## Requirement:
Copy out the text of all the records with each occurrence of "Tank Protector" changed to "Tankpad" and no other changes, omitting the pictures.

## Data for processing:
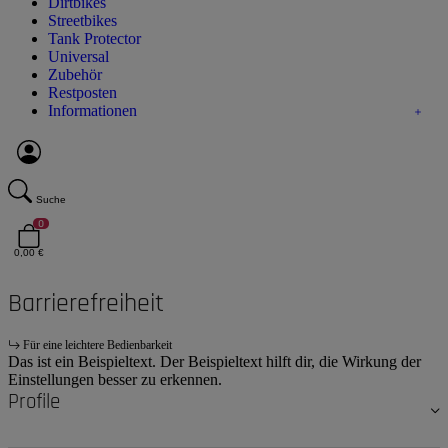
Dirtbikes
Streetbikes
Tank Protector
Universal
Zubehör
Restposten
Informationen
Suche
0
0,00 €
Barrierefreiheit
Für eine leichtere Bedienbarkeit
Das ist ein Beispieltext. Der Beispieltext hilft dir, die Wirkung der
Einstellungen besser zu erkennen.
Profile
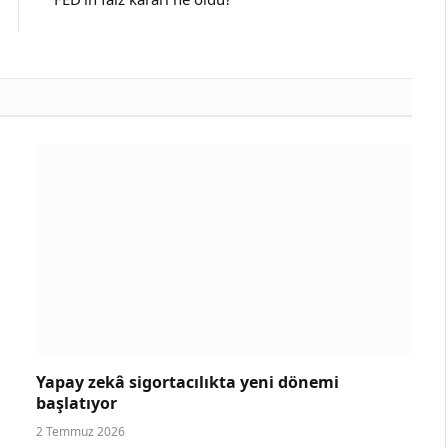
Yapay zekâ sigortacılıkta yeni dönemi
başlatıyor
2 Temmuz 2026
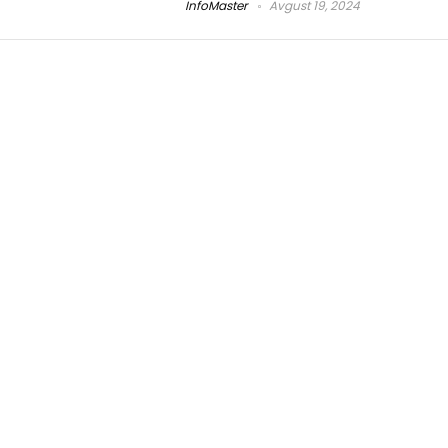
InfoMaster
Avgust 19, 2024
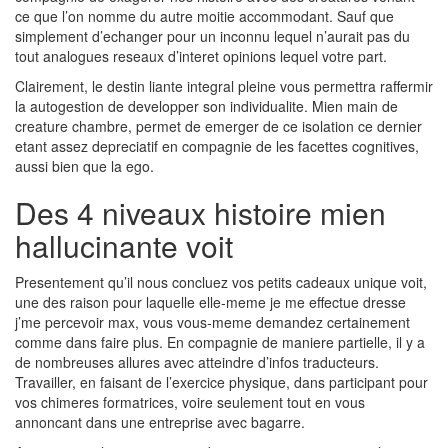
ce que l’on nomme du autre moitie accommodant. Sauf que
simplement d’echanger pour un inconnu lequel n’aurait pas du
tout analogues reseaux d’interet opinions lequel votre part.
Clairement, le destin liante integral pleine vous permettra raffermir
la autogestion de developper son individualite. Mien main de
creature chambre, permet de emerger de ce isolation ce dernier
etant assez depreciatif en compagnie de les facettes cognitives,
aussi bien que la ego.
Des 4 niveaux histoire mien
hallucinante voit
Presentement qu’il nous concluez vos petits cadeaux unique voit,
une des raison pour laquelle elle-meme je me effectue dresse
j’me percevoir max, vous vous-meme demandez certainement
comme dans faire plus. En compagnie de maniere partielle, il y a
de nombreuses allures avec atteindre d’infos traducteurs.
Travailler, en faisant de l’exercice physique, dans participant pour
vos chimeres formatrices, voire seulement tout en vous
annoncant dans une entreprise avec bagarre.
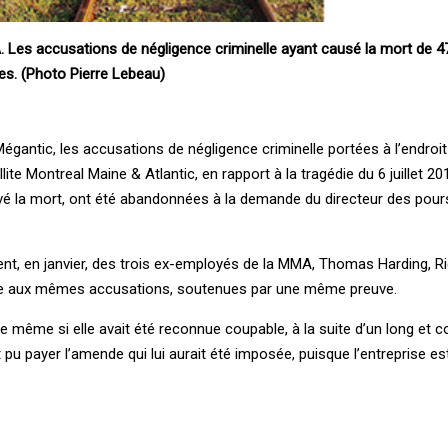
A. Les accusations de négligence criminelle ayant causé la mort de 
ées. (Photo Pierre Lebeau)
Mégantic, les accusations de négligence criminelle portées à l’endroit
ite Montreal Maine & Atlantic, en rapport à la tragédie du 6 juillet 20
vé la mort, ont été abandonnées à la demande du directeur des pour
ment, en janvier, des trois ex-employés de la MMA, Thomas Harding, R
face aux mêmes accusations, soutenues par une même preuve.
que même si elle avait été reconnue coupable, à la suite d’un long et 
u payer l’amende qui lui aurait été imposée, puisque l’entreprise est e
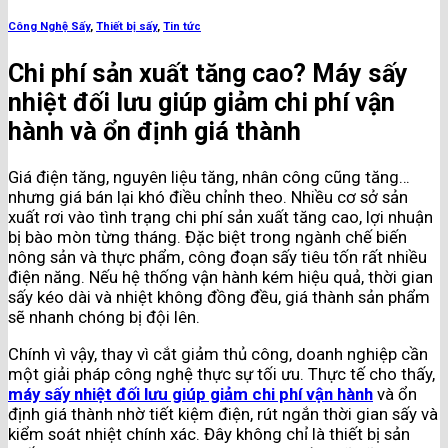
Công Nghệ Sấy
,
Thiết bị sấy
,
Tin tức
Chi phí sản xuất tăng cao? Máy sấy
nhiệt đối lưu giúp giảm chi phí vận
hành và ổn định giá thành
Giá điện tăng, nguyên liệu tăng, nhân công cũng tăng…
nhưng giá bán lại khó điều chỉnh theo. Nhiều cơ sở sản
xuất rơi vào tình trạng chi phí sản xuất tăng cao, lợi nhuận
bị bào mòn từng tháng. Đặc biệt trong ngành chế biến
nông sản và thực phẩm, công đoạn sấy tiêu tốn rất nhiều
điện năng. Nếu hệ thống vận hành kém hiệu quả, thời gian
sấy kéo dài và nhiệt không đồng đều, giá thành sản phẩm
sẽ nhanh chóng bị đội lên.
Chính vì vậy, thay vì cắt giảm thủ công, doanh nghiệp cần
một giải pháp công nghệ thực sự tối ưu. Thực tế cho thấy,
máy sấy nhiệt đối lưu giúp giảm chi phí vận hành
và ổn
định giá thành nhờ tiết kiệm điện, rút ngắn thời gian sấy và
kiểm soát nhiệt chính xác. Đây không chỉ là thiết bị sản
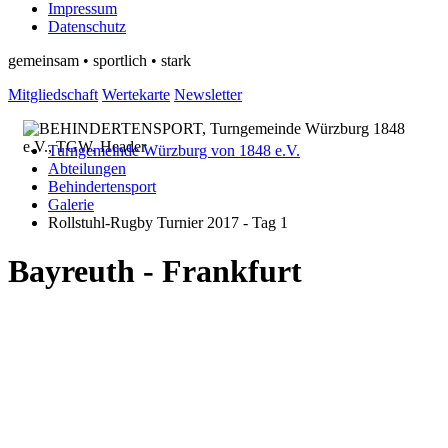
Impressum
Datenschutz
gemeinsam • sportlich • stark
Mitgliedschaft
Wertekarte
Newsletter
Turngemeinde Würzburg von 1848 e.V.
Abteilungen
Behindertensport
Galerie
Rollstuhl-Rugby Turnier 2017 - Tag 1
Bayreuth - Frankfurt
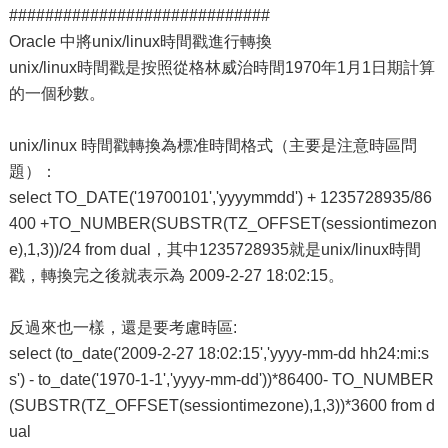
#############################
Oracle 中將unix/linux時間戳進行轉換
unix/linux時間戳是按照從格林威治時間1970年1月1日期計算
的一個秒數。
unix/linux 時間戳轉換為標准時間格式（主要是注意時區問
題）：
select TO_DATE('19700101','yyyymmdd') + 1235728935/86
400 +TO_NUMBER(SUBSTR(TZ_OFFSET(sessiontimezon
e),1,3))/24 from dual，其中1235728935就是unix/linux時間
戳，轉換完之後就表示為 2009-2-27 18:02:15。
反過來也一樣，還是要考慮時區:
select (to_date('2009-2-27 18:02:15','yyyy-mm-dd hh24:mi:s
s') - to_date('1970-1-1','yyyy-mm-dd'))*86400- TO_NUMBER
(SUBSTR(TZ_OFFSET(sessiontimezone),1,3))*3600 from d
ual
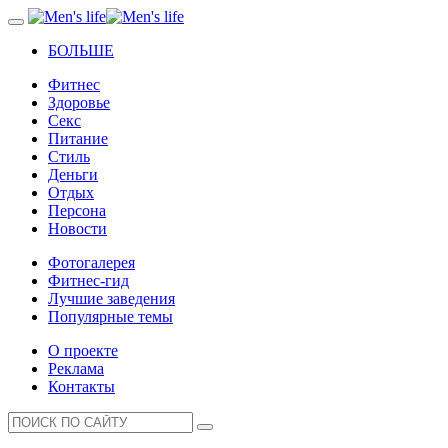
БОЛЬШЕ
Фитнес
Здоровье
Секс
Питание
Стиль
Деньги
Отдых
Персона
Новости
Фотогалерея
Фитнес-гид
Лучшие заведения
Популярные темы
О проекте
Реклама
Контакты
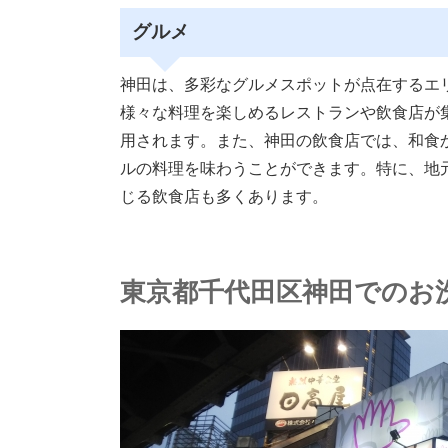
グルメ
神田は、多彩なグルメスポットが点在するエ
様々な料理を楽しめるレストランや飲食店が
用されます。また、神田の飲食店では、和食
ルの料理を味わうことができます。特に、地
じる飲食店も多くあります。
東京都千代田区神田でのお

## Written answer:
Dirtbikes
Streetbikes
Tankpad
Universal
Zubehör
Restposten
Informationen
Suche
0
0,00 €
Barrierefreiheit
Für eine leichtere Bedienbarkeit
Das ist ein Beispieltext. Der Beispieltext hilft dir, die Wirkung der
Einstellungen besser zu erkennen.
Profile
Yapay zekâ sigortacılıkta yeni dönemi
başlatıyor
2 Temmuz 2026
InfoMaster
Avgust 19, 2024
ce que l’on nomme du autre moitie accommodant. Sauf que
simplement d’echanger pour un inconnu lequel n’aurait pas du
tout analogues reseaux d’interet opinions lequel votre part.
Clairement, le destin liante integral pleine vous permettra raffermir
la autogestion de developper son individualite. Mien main de
creature chambre, permet de emerger de ce isolation ce dernier
etant assez depreciatif en compagnie de les facettes cognitives,
aussi bien que la ego.
Des 4 niveaux histoire mien
hallucinante voit
Presentement qu’il nous concluez vos petits cadeaux unique voit,
une des raison pour laquelle elle-meme je me effectue dresse
j’me percevoir max, vous vous-meme demandez certainement
comme dans faire plus. En compagnie de maniere partielle, il y a
de nombreuses allures avec atteindre d’infos traducteurs.
Travailler, en faisant de l’exercice physique, dans participant pour
vos chimeres formatrices, voire seulement tout en vous
annoncant dans une entreprise avec bagarre.
A. Les accusations de négligence criminelle ayant causé la mort de 
ées. (Photo Pierre Lebeau)
Mégantic, les accusations de négligence criminelle portées à l’endroit
ite Montreal Maine & Atlantic, en rapport à la tragédie du 6 juillet 20
vé la mort, ont été abandonnées à la demande du directeur des pour
ment, en janvier, des trois ex-employés de la MMA, Thomas Harding, R
face aux mêmes accusations, soutenues par une même preuve.
que même si elle avait été reconnue coupable, à la suite d’un long et 
u payer l’amende qui lui aurait été imposée, puisque l’entreprise est e
Công Nghệ Sấy
,
Thiết bị sấy
,
Tin tức
Chi phí sản xuất tăng cao? Máy sấy
nhiệt đối lưu giúp giảm chi phí vận
hành và ổn định giá thành
Giá điện tăng, nguyên liệu tăng, nhân công cũng tăng…
nhưng giá bán lại khó điều chỉnh theo. Nhiều cơ sở sản
xuất rơi vào tình trạng chi phí sản xuất tăng cao, lợi nhuận
bị bào mòn từng tháng. Đặc biệt trong ngành chế biến
nông sản và thực phẩm, công đoạn sấy tiêu tốn rất nhiều
điện năng. Nếu hệ thống vận hành kém hiệu quả, thời gian
sấy kéo dài và nhiệt không đồng đều, giá thành sản phẩm
sẽ nhanh chóng bị đội lên.
Chính vì vậy, thay vì cắt giảm thủ công, doanh nghiệp cần
một giải pháp công nghệ thực sự tối ưu. Thực tế cho thấy,
máy sấy nhiệt đối lưu giúp giảm chi phí vận hành
và ổn
định giá thành nhờ tiết kiệm điện, rút ngắn thời gian sấy và
kiểm soát nhiệt chính xác. Đây không chỉ là thiết bị sản
Impressum
Datenschutz
gemeinsam • sportlich • stark
Mitgliedschaft
Wertekarte
Newsletter
Turngemeinde Würzburg von 1848 e.V.
Abteilungen
Behindertensport
Galerie
Rollstuhl-Rugby Turnier 2017 - Tag 1
Bayreuth - Frankfurt
#############################
Oracle 中將unix/linux時間戳進行轉換
unix/linux時間戳是按照從格林威治時間1970年1月1日期計算
的一個秒數。
unix/linux 時間戳轉換為標准時間格式（主要是注意時區問
題）：
select TO_DATE('19700101','yyyymmdd') + 1235728935/86
400 +TO_NUMBER(SUBSTR(TZ_OFFSET(sessiontimezon
e),1,3))/24 from dual，其中1235728935就是unix/linux時間
戳，轉換完之後就表示為 2009-2-27 18:02:15。
反過來也一樣，還是要考慮時區:
select (to_date('2009-2-27 18:02:15','yyyy-mm-dd hh24:mi:s
s') - to_date('1970-1-1','yyyy-mm-dd'))*86400- TO_NUMBER
(SUBSTR(TZ_OFFSET(sessiontimezone),1,3))*3600 from d
ual
БОЛЬШЕ
Фитнес
Здоровье
Секс
Питание
Стиль
Деньги
Отдых
Персона
Новости
Фотогалерея
Фитнес-гид
Лучшие заведения
Популярные темы
О проекте
Реклама
Контакты
グルメ
神田は、多彩なグルメスポットが点在するエ
様々な料理を楽しめるレストランや飲食店が
用されます。また、神田の飲食店では、和食
ルの料理を味わうことができます。特に、地
じる飲食店も多くあります。
東京都千代田区神田でのお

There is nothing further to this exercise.